- **SOURCE EXCERPT**
☆ ☆ ☆

# Native Australian aquarium setups



## x_aussie_bloke_x (Aug 19, 2008)

Hey 
I am intertested in seeing some pictures of peoples native Australian fish aquariums. 
Could people post some pics? 
cheers.


----------



## largeheaded1 (Aug 19, 2008)

i dont have any pics as my camera not working but the only native tank i have atm is 4 turtles in with a few grunters and a jack

i love the native tanks tho!


----------



## x_aussie_bloke_x (Aug 19, 2008)

I would like to see some setups if possible.


----------



## x_aussie_bloke_x (Aug 20, 2008)

bump


----------



## ssssmithy (Aug 20, 2008)

i have over 15 setups all being freshwater,natives and tropical also... ranging from barra, bass, perch, toga, grunters, scat, and cod to things like frontoza, plecos,pictus cats, discus, loaches etc.
not the best of pics as i am moving and most of my setups are at the new house but this is what i have left here at the moment anyway. i know one setup is of a red devil but i thought id add it.


----------



## scorps (Aug 20, 2008)

Your eel tank doesnt have a lid? or did you take it off for your photo those things are the best exscape arists lol

Scorps


----------



## ssssmithy (Aug 20, 2008)

hahah yeh it has a perspex lid mate.... but yeh he still trys his best though lol


----------



## x_aussie_bloke_x (Aug 20, 2008)

nice mate thx 4 sharing.
Anymore?


----------



## x_aussie_bloke_x (Aug 24, 2008)

bump? any1?


----------



## Jonno from ERD (Aug 29, 2008)

G'day mate,

Here's a planted tank that my partner set up for our File Snake.


----------

☆ ☆ ☆

- **DATA SECTION**
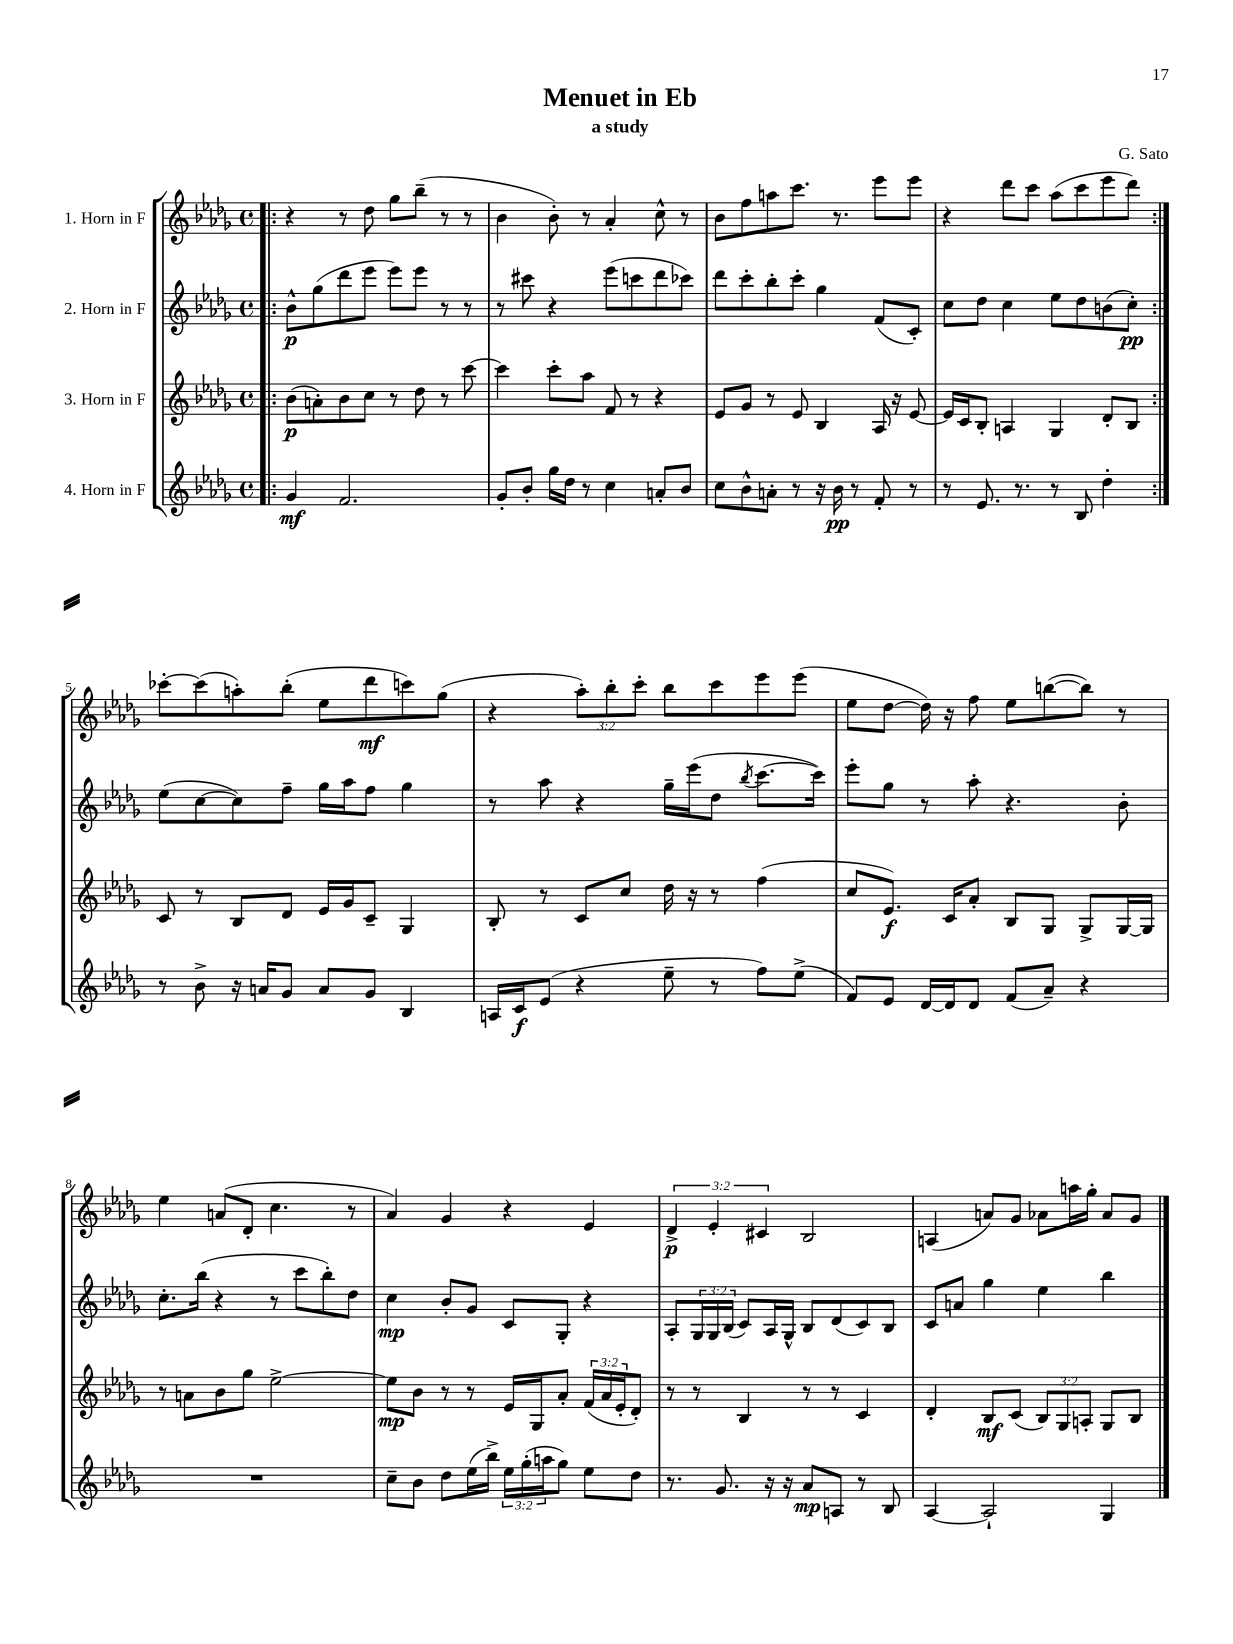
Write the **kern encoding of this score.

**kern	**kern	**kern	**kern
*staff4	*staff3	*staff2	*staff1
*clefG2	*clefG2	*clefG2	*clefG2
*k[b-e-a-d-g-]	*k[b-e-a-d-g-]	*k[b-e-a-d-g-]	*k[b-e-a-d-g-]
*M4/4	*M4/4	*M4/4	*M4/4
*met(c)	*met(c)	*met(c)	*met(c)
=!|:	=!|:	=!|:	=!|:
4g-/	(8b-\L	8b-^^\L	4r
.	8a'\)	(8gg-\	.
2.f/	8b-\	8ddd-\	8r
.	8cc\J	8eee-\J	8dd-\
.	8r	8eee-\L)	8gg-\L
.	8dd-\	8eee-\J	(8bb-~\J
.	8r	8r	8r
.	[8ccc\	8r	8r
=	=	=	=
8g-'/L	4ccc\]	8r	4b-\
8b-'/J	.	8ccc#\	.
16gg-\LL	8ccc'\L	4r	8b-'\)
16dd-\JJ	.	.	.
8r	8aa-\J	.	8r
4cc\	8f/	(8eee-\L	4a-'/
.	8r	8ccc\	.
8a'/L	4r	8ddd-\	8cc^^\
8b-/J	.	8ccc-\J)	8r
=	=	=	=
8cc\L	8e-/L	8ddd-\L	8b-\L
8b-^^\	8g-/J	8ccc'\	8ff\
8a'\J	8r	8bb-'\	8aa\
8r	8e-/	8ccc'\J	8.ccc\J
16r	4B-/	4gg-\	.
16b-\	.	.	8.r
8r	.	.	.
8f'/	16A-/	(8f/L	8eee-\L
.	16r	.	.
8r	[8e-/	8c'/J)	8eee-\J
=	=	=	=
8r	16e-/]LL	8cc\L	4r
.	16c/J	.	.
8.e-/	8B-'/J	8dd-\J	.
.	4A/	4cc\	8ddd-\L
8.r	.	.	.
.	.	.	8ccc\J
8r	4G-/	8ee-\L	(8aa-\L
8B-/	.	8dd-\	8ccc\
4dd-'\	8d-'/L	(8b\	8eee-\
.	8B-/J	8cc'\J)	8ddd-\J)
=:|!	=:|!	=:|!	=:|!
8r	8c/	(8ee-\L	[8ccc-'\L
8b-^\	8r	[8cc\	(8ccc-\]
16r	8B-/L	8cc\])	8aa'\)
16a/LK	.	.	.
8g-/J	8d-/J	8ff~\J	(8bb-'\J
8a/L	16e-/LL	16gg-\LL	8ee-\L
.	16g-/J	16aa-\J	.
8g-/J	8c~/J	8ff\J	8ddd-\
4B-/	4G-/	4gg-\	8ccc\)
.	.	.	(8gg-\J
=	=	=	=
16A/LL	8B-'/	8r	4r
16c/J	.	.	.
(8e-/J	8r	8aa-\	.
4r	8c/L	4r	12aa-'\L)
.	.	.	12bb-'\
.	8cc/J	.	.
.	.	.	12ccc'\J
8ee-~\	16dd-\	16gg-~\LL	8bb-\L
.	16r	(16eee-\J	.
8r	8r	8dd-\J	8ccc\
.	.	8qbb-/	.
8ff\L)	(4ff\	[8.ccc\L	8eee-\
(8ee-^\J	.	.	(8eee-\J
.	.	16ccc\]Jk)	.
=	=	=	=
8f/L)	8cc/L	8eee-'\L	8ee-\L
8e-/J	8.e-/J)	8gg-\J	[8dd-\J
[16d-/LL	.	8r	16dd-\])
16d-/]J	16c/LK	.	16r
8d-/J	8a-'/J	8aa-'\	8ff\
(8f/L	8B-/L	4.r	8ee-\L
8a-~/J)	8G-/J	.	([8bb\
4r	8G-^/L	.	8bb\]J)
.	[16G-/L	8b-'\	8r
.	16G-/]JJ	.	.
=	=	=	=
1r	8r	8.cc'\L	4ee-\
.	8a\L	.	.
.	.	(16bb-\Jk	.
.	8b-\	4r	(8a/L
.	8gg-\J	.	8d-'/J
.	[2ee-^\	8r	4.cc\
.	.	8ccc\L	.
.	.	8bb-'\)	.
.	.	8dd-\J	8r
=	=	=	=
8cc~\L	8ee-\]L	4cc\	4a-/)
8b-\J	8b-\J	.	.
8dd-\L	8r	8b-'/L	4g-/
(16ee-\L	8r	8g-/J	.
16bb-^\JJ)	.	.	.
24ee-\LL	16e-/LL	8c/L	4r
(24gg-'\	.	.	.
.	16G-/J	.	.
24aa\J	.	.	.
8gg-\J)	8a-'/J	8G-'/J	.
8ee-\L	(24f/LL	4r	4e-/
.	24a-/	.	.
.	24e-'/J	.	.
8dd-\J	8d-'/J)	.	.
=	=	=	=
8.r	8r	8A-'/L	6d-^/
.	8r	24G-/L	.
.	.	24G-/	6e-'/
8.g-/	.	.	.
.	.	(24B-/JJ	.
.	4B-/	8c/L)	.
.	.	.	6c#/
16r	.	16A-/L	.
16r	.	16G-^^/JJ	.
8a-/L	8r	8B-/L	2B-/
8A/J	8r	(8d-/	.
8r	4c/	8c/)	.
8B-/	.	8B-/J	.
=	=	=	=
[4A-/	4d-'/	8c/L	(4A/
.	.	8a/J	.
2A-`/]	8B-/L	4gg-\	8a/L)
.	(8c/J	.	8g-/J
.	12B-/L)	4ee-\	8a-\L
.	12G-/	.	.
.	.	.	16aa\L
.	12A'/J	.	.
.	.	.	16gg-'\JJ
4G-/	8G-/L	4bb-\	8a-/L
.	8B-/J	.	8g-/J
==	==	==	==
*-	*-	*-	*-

☆ ☆ ☆

- **WRITTEN TASKS**
A. Print the native Australian aquarium thread in full, with no changes.
B. Return every line from the rows that contains the string "kern", matching case exactly.

- **RESPONSES**
A.
# Native Australian aquarium setups



## x_aussie_bloke_x (Aug 19, 2008)

Hey 
I am intertested in seeing some pictures of peoples native Australian fish aquariums. 
Could people post some pics? 
cheers.


----------



## largeheaded1 (Aug 19, 2008)

i dont have any pics as my camera not working but the only native tank i have atm is 4 turtles in with a few grunters and a jack

i love the native tanks tho!


----------



## x_aussie_bloke_x (Aug 19, 2008)

I would like to see some setups if possible.


----------



## x_aussie_bloke_x (Aug 20, 2008)

bump


----------



## ssssmithy (Aug 20, 2008)

i have over 15 setups all being freshwater,natives and tropical also... ranging from barra, bass, perch, toga, grunters, scat, and cod to things like frontoza, plecos,pictus cats, discus, loaches etc.
not the best of pics as i am moving and most of my setups are at the new house but this is what i have left here at the moment anyway. i know one setup is of a red devil but i thought id add it.


----------



## scorps (Aug 20, 2008)

Your eel tank doesnt have a lid? or did you take it off for your photo those things are the best exscape arists lol

Scorps


----------



## ssssmithy (Aug 20, 2008)

hahah yeh it has a perspex lid mate.... but yeh he still trys his best though lol


----------



## x_aussie_bloke_x (Aug 20, 2008)

nice mate thx 4 sharing.
Anymore?


----------



## x_aussie_bloke_x (Aug 24, 2008)

bump? any1?


----------



## Jonno from ERD (Aug 29, 2008)

G'day mate,

Here's a planted tank that my partner set up for our File Snake.


----------

B.
Write the **kern encoding of this score.
**kern	**kern	**kern	**kern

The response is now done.